Your next trip to your local herbal supplement store may be more hazardous than you think, suggests new research published Wednesday in Hepatology.

Researchers reviewed data from the Drug Induced Liver Injury Network (DILIN), a far-spanning database first set up by the National Institute of Diabetes and Digestive and Kidney Diseases in 2003. While the DILIN tracks severe liver injuries caused by any sort of drug reported to a hospital, the researchers specifically focused on those caused by herbal and dietary supplements. They found that 20 percent of liver toxicity cases are currently caused by these products, most commonly by what they called multi-ingredient nutritional supplements. Anabolic steroids and green tea extract were also common sources of liver toxicity, they found.

"Considerable efforts are needed to identify potentially injurious ingredients of [herbal and dietary supplements] and to prohibit or more closely regulate them," said lead author Dr. Victor Navarro, a hepatologist at the Einstein Medical Center in Pennsylvania, in a statement.

Supplement-related liver injuries have steadily become more common alongside their growing popularity, other research has shown, An earlier analysis by DILIN researchers found that the injury rate had more than doubled since the early 2000’s.

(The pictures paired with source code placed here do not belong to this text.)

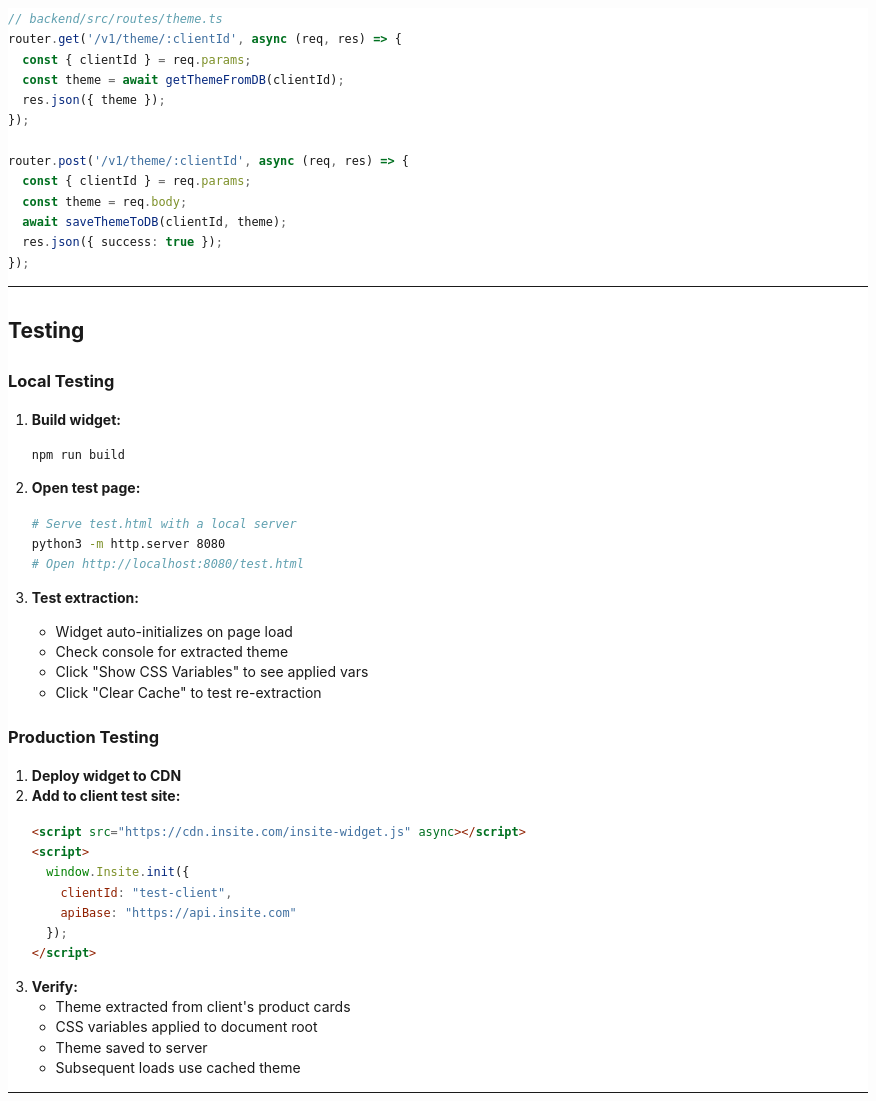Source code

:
 ```ts
// backend/src/routes/theme.ts
router.get('/v1/theme/:clientId', async (req, res) => {
  const { clientId } = req.params;
  const theme = await getThemeFromDB(clientId);
  res.json({ theme });
});

router.post('/v1/theme/:clientId', async (req, res) => {
  const { clientId } = req.params;
  const theme = req.body;
  await saveThemeToDB(clientId, theme);
  res.json({ success: true });
});
```

---

## Testing

### Local Testing

1. **Build widget:**
   ```bash
   npm run build
   ```

2. **Open test page:**
   ```bash
   # Serve test.html with a local server
   python3 -m http.server 8080
   # Open http://localhost:8080/test.html
   ```

3. **Test extraction:**
   - Widget auto-initializes on page load
   - Check console for extracted theme
   - Click "Show CSS Variables" to see applied vars
   - Click "Clear Cache" to test re-extraction

### Production Testing

1. **Deploy widget to CDN**
2. **Add to client test site:**
   ```html
   <script src="https://cdn.insite.com/insite-widget.js" async></script>
   <script>
     window.Insite.init({
       clientId: "test-client",
       apiBase: "https://api.insite.com"
     });
   </script>
   ```
3. **Verify:**
   - Theme extracted from client's product cards
   - CSS variables applied to document root
   - Theme saved to server
   - Subsequent loads use cached theme

---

The researchers also documented how specific supplements hurt the liver. Steroids caused a short-term liver injury that hampered the organ’s ability to produce bile, while green tea extract and other products more often caused acute liver inflammation (hepatitis). Multi-ingredient nutritional supplements, however, were much more unpredictable, largely because they had so many unknown ingredients. Other research has shown that many supplements often don’t accurately label their ingredients or how much can be found in each pill. Popular weight loss supplements like Herbalife ® and Hydroxycut have been linked to liver injuries in the past.

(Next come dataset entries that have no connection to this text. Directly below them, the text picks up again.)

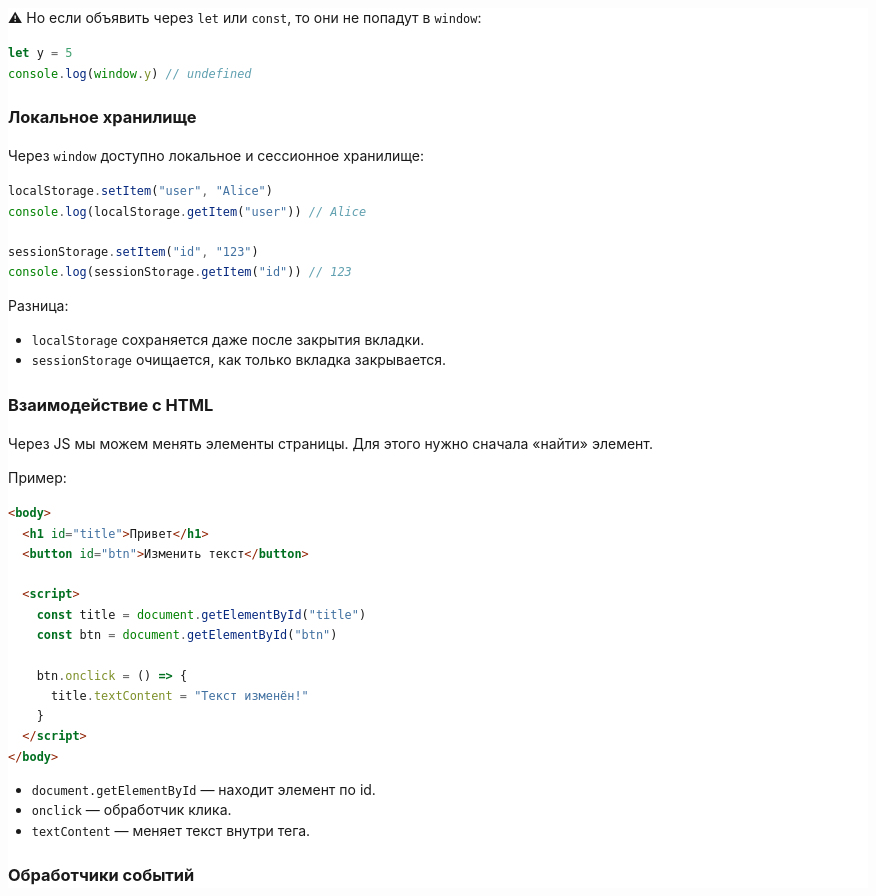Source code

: ⚠️ Но если объявить через `let` или `const`, то они не попадут в `window`:

```javascript
let y = 5
console.log(window.y) // undefined
```

 

### Локальное хранилище

Через `window` доступно локальное и сессионное хранилище:

```javascript
localStorage.setItem("user", "Alice")
console.log(localStorage.getItem("user")) // Alice

sessionStorage.setItem("id", "123")
console.log(sessionStorage.getItem("id")) // 123
```

Разница:

* `localStorage` сохраняется даже после закрытия вкладки.
* `sessionStorage` очищается, как только вкладка закрывается.


### Взаимодействие с HTML

Через JS мы можем менять элементы страницы.
Для этого нужно сначала «найти» элемент.

Пример:

```html
<body>
  <h1 id="title">Привет</h1>
  <button id="btn">Изменить текст</button>

  <script>
    const title = document.getElementById("title")
    const btn = document.getElementById("btn")

    btn.onclick = () => {
      title.textContent = "Текст изменён!"
    }
  </script>
</body>
```

* `document.getElementById` — находит элемент по id.
* `onclick` — обработчик клика.
* `textContent` — меняет текст внутри тега.

 

### Обработчики событий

Without tighter regulation of the supplement industry, Navarro and his colleagues fear that both patients and doctors will be left in the dark when a case of supplement-related liver toxicity comes their way — doctors in particular may misidentify cases, leading to delays in treatment and possibly even death.

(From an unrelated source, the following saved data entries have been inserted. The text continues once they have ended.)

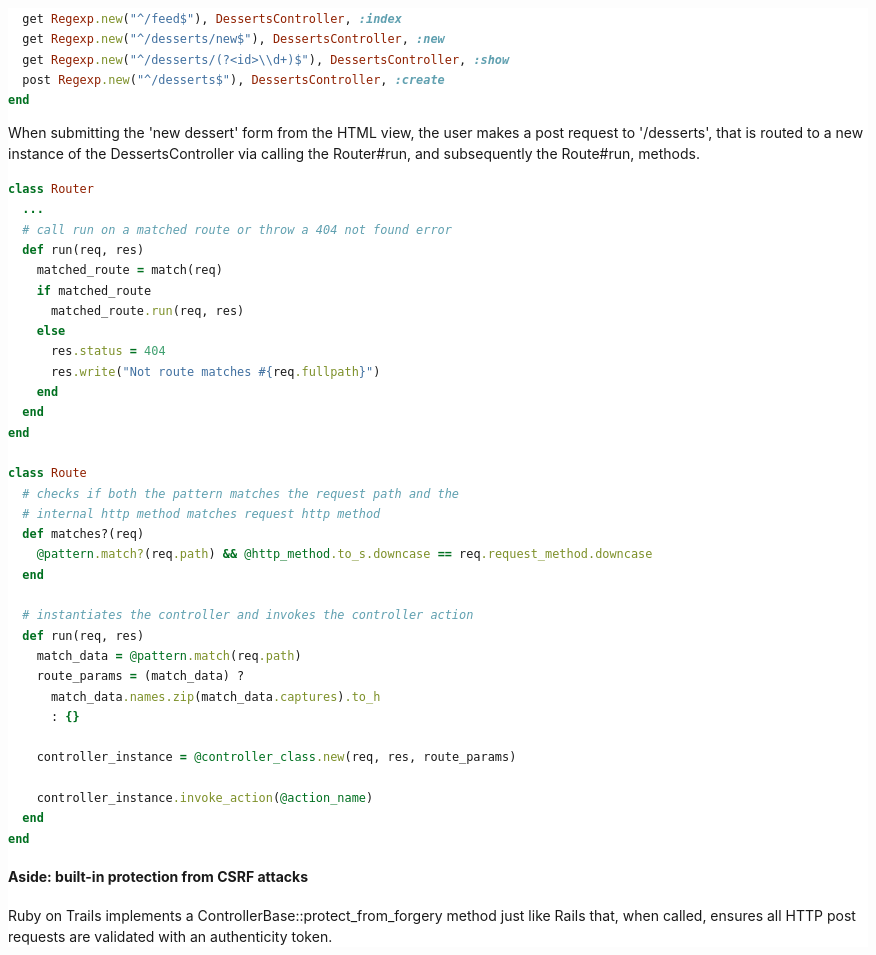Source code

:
 ```ruby
  get Regexp.new("^/feed$"), DessertsController, :index
  get Regexp.new("^/desserts/new$"), DessertsController, :new
  get Regexp.new("^/desserts/(?<id>\\d+)$"), DessertsController, :show
  post Regexp.new("^/desserts$"), DessertsController, :create
end
```

When submitting the 'new dessert' form from the HTML view, the user makes a post request to '/desserts', that is routed to a new instance of the DessertsController via calling the Router#run, and subsequently the Route#run, methods.

```ruby
class Router
  ...
  # call run on a matched route or throw a 404 not found error
  def run(req, res)
    matched_route = match(req)
    if matched_route
      matched_route.run(req, res)
    else
      res.status = 404
      res.write("Not route matches #{req.fullpath}")
    end
  end
end

class Route
  # checks if both the pattern matches the request path and the
  # internal http method matches request http method
  def matches?(req)
    @pattern.match?(req.path) && @http_method.to_s.downcase == req.request_method.downcase
  end

  # instantiates the controller and invokes the controller action
  def run(req, res)
    match_data = @pattern.match(req.path)
    route_params = (match_data) ?
      match_data.names.zip(match_data.captures).to_h
      : {}

    controller_instance = @controller_class.new(req, res, route_params)

    controller_instance.invoke_action(@action_name)
  end
end
```

#### Aside: built-in protection from CSRF attacks

Ruby on Trails implements a ControllerBase::protect_from_forgery method
just like Rails that, when called, ensures all HTTP post requests are
validated with an authenticity token.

“The ultimate goal should be to prohibit or more closely regulate potentially injurious ingredients and thus promote public safety,” they concluded.

It’s estimated that drug-related liver toxicity is responsible for 10 percent of all acute hepatitis cases annually and it’s the leading cause of acute liver failure in the United States.

The review was initially spurred by a 2-day research symposium jointly sponsored by the American Association for the Study of Liver Disease and the National Institutes of Health.